= Reading text =

Remote Warfare and the Erosion of the Military Profession

‘Kill the enemy and don’t forget to buy milk on the way home.’

By Group Captain

By Gp Capt





Chief of Staff, Australian Defence College

 June 2020

‘… all our fine new technologies and fine new legal theories were blurring the boundaries of ‘war’, causing it to spread and ooze into everyday life.’

Rosa Brooks1

‘I’d literally just walked out on dropping bombs on the enemy, and 20 minutes later I’d get a text – can you pick up some milk on your way home?’

Jeff Bright (retired pilot)2


As Brooks and Bright highlight, the emergence of technology that enables the conduct of armed conflict from ‘home’ has led to the disappearance of a clear dividing line between war and peace. Contemporary and future combatants using remote warfare technologies in support of the NATO mission are essentially caught in a state of permanent liminality – of being caught ‘betwixt and between’ war and peace.

Such technology affords us the major advantage of removing our own forces from areas of danger, yet the conduct of strike missions from afar creates a dangerous context that may likely result in the erosion of ethical paradigms held by the profession of arms. This is exacerbated by the unending conflicts in Iraq and Afghanistan, which have been in progress for almost two decades and currently show little sign of abating. These wars largely occur out of sight – in the cloisters of Defence headquarters, in air operations centres, and ground control stations – whether in operational areas or at home. Even in this context, the combatant ‘privilege’ of killing in armed conflict must retain its extraordinary place in the legal and ethical canon of nations with professional standing military forces. This demands the construction of clear ritualised transitions between war and peace that are established and enforced by national leaders and military commanders. The ritual can be something as simple as changing clothes into a particular uniform worn only on duty at that place, coupled with detailed pre and post mission briefs that mark a handover of shifts. The challenge in secular and multicultural military forces is to find a ritual that addresses the psychological or spiritual aspects required by a workforce from diverse backgrounds. It is easy to be transfixed only on the capabilities offered by emerging technologies such as next generation aircraft, artificial intelligence, and remote weapons platforms. However, for war to have meaning within society – as a means for human societies to achieve strategic objectives – then we must examine and acknowledge the price of emerging technologies on the humans who use or ‘team’ with these new capabilities.

= Data section =
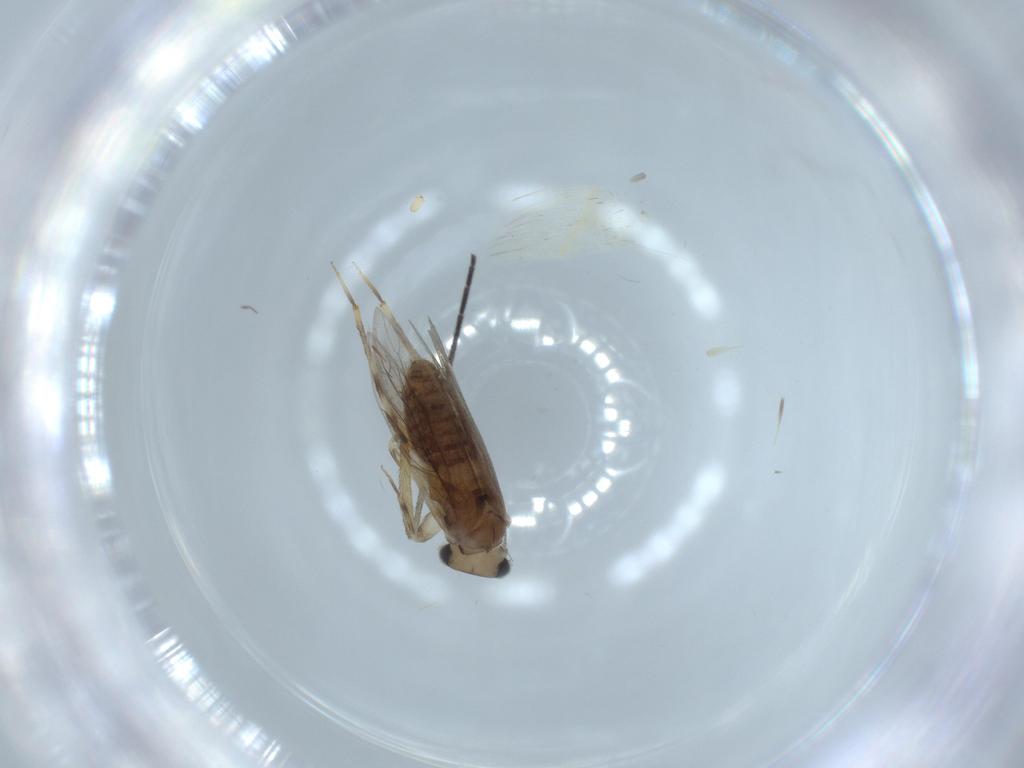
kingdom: Animalia
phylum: Arthropoda
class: Insecta
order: Psocodea
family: Lepidopsocidae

= Required task =
Carry on the essay about remote warfare and the military profession, starting after its final sentence. The records were taken from a different source than the text.

= Response =
The Danger of Permanent Liminality

The persistence of contemporary conflict has split Clausewitz’s aphorism. The politics of war are no longer clear or transparent and war continues indefinitely.3 The blurring of this distinction is further exacerbated by the persistent presence and reach offered by airpower – particularly Remotely Piloted Aircraft (RPA). Those who bear the burden of fighting these wars remain caught in a state of ‘permanent liminality’, which is an anthropological concept that is defined as meaning ‘betwixt and between’.4 This concept originated from the 1909 publication Rites de Passage by French anthropologist, Arnold Van Gennep, who undertook a taxonomy of existing rites within different social groups that marked the passage of individuals from one status to another.5 Van Gennep identified ‘rites of passage’ as a particular type of ritual that consisted of three sub-categories of rites: rites of separation, transition rites (‘liminal rites’), and rites of incorporation.6 Van Gennep’s work was re-discovered in the 1960s by Victor Turner, who advanced the concept of liminality by examining the importance of these transitory periods, the human reaction to such experiences, and how they are shaped by liminality.7 The key point is the place that transitional rites or liminal rites hold as a transformative experience from one status to another. Thomassen’s paper considers ‘permanent liminality’, which occurs when the rites of incorporation do not occur and the transformative experience is not complete. In the context of extant conflicts, when the framework of liminality is applied to the experience of RPA operators, it may be possible to obtain some insight into what these dangers may be in that particular context.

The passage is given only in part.